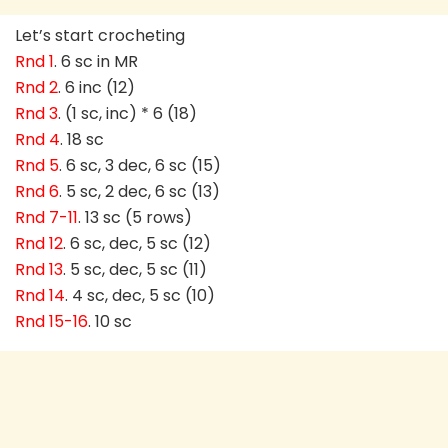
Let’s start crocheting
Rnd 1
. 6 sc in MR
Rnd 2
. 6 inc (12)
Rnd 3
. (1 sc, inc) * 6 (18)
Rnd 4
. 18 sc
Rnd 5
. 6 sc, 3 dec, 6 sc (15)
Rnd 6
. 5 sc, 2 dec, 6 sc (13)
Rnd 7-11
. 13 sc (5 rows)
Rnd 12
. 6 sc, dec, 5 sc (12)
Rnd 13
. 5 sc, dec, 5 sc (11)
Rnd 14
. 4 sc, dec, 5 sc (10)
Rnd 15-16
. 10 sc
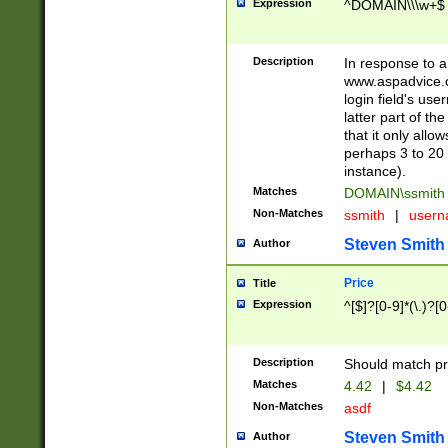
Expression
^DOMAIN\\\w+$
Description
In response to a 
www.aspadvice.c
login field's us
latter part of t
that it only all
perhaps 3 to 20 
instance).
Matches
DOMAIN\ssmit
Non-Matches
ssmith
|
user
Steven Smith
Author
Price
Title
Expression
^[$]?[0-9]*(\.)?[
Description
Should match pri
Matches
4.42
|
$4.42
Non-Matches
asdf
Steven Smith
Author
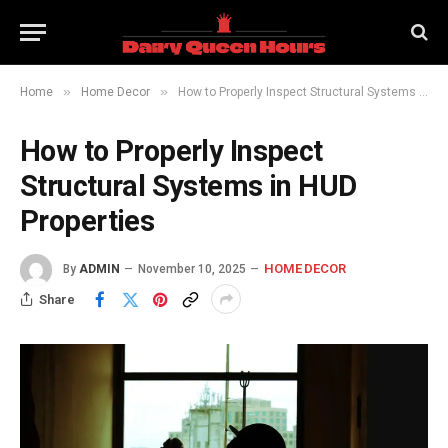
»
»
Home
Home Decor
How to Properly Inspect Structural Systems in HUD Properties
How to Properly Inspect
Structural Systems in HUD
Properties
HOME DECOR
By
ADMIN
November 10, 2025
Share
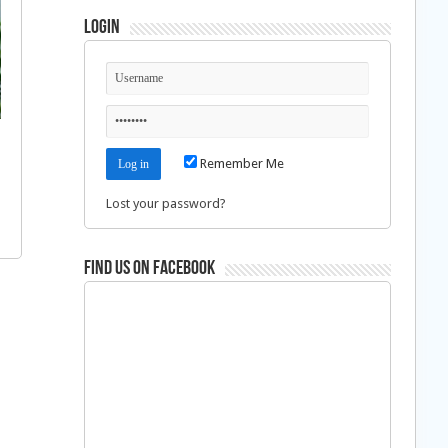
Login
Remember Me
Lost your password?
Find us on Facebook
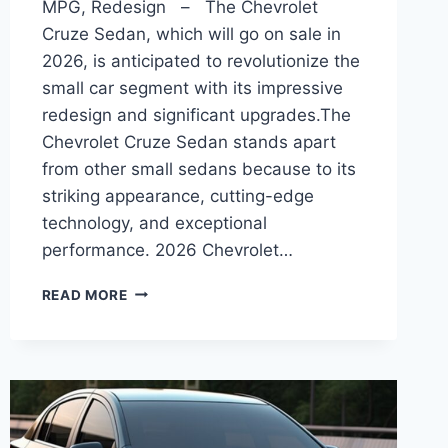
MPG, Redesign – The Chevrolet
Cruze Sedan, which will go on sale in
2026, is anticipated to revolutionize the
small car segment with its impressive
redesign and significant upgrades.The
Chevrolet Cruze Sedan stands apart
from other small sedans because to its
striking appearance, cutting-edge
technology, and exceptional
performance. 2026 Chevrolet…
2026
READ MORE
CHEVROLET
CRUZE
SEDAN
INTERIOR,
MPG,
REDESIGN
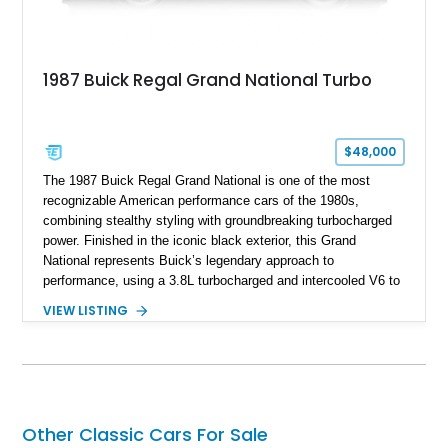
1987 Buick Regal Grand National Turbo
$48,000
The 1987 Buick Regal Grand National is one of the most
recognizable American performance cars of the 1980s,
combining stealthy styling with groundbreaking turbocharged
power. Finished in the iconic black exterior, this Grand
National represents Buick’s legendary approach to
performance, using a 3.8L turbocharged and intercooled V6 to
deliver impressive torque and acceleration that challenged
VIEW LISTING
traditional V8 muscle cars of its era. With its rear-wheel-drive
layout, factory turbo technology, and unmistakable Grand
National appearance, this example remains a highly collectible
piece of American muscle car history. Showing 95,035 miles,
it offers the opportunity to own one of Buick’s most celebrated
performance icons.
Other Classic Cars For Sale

------------------------------------------------

WHAT IS BEING ASKED: Rewrite the text read from all the rows with every "Rnd" changed to "Round" and everything else kept the same. Leave the pictures out.

THE COMPLETED TASK:
Let’s start crocheting
Round 1
. 6 sc in MR
Round 2
. 6 inc (12)
Round 3
. (1 sc, inc) * 6 (18)
Round 4
. 18 sc
Round 5
. 6 sc, 3 dec, 6 sc (15)
Round 6
. 5 sc, 2 dec, 6 sc (13)
Round 7-11
. 13 sc (5 rows)
Round 12
. 6 sc, dec, 5 sc (12)
Round 13
. 5 sc, dec, 5 sc (11)
Round 14
. 4 sc, dec, 5 sc (10)
Round 15-16
. 10 sc
Expression
^DOMAIN\\\w+$
Description
In response to a 
www.aspadvice.c
login field's us
latter part of t
that it only all
perhaps 3 to 20 
instance).
Matches
DOMAIN\ssmit
Non-Matches
ssmith
|
user
Steven Smith
Author
Price
Title
Expression
^[$]?[0-9]*(\.)?[
Description
Should match pri
Matches
4.42
|
$4.42
Non-Matches
asdf
Steven Smith
Author
»
»
Home
Home Decor
How to Properly Inspect Structural Systems in HUD Properties
How to Properly Inspect
Structural Systems in HUD
Properties
HOME DECOR
By
ADMIN
November 10, 2025
Share
Login
Remember Me
Lost your password?
Find us on Facebook
MPG, Redesign – The Chevrolet
Cruze Sedan, which will go on sale in
2026, is anticipated to revolutionize the
small car segment with its impressive
redesign and significant upgrades.The
Chevrolet Cruze Sedan stands apart
from other small sedans because to its
striking appearance, cutting-edge
technology, and exceptional
performance. 2026 Chevrolet…
2026
READ MORE
CHEVROLET
CRUZE
SEDAN
INTERIOR,
MPG,
REDESIGN
1987 Buick Regal Grand National Turbo
$48,000
The 1987 Buick Regal Grand National is one of the most
recognizable American performance cars of the 1980s,
combining stealthy styling with groundbreaking turbocharged
power. Finished in the iconic black exterior, this Grand
National represents Buick’s legendary approach to
performance, using a 3.8L turbocharged and intercooled V6 to
deliver impressive torque and acceleration that challenged
VIEW LISTING
traditional V8 muscle cars of its era. With its rear-wheel-drive
layout, factory turbo technology, and unmistakable Grand
National appearance, this example remains a highly collectible
piece of American muscle car history. Showing 95,035 miles,
it offers the opportunity to own one of Buick’s most celebrated
performance icons.
Other Classic Cars For Sale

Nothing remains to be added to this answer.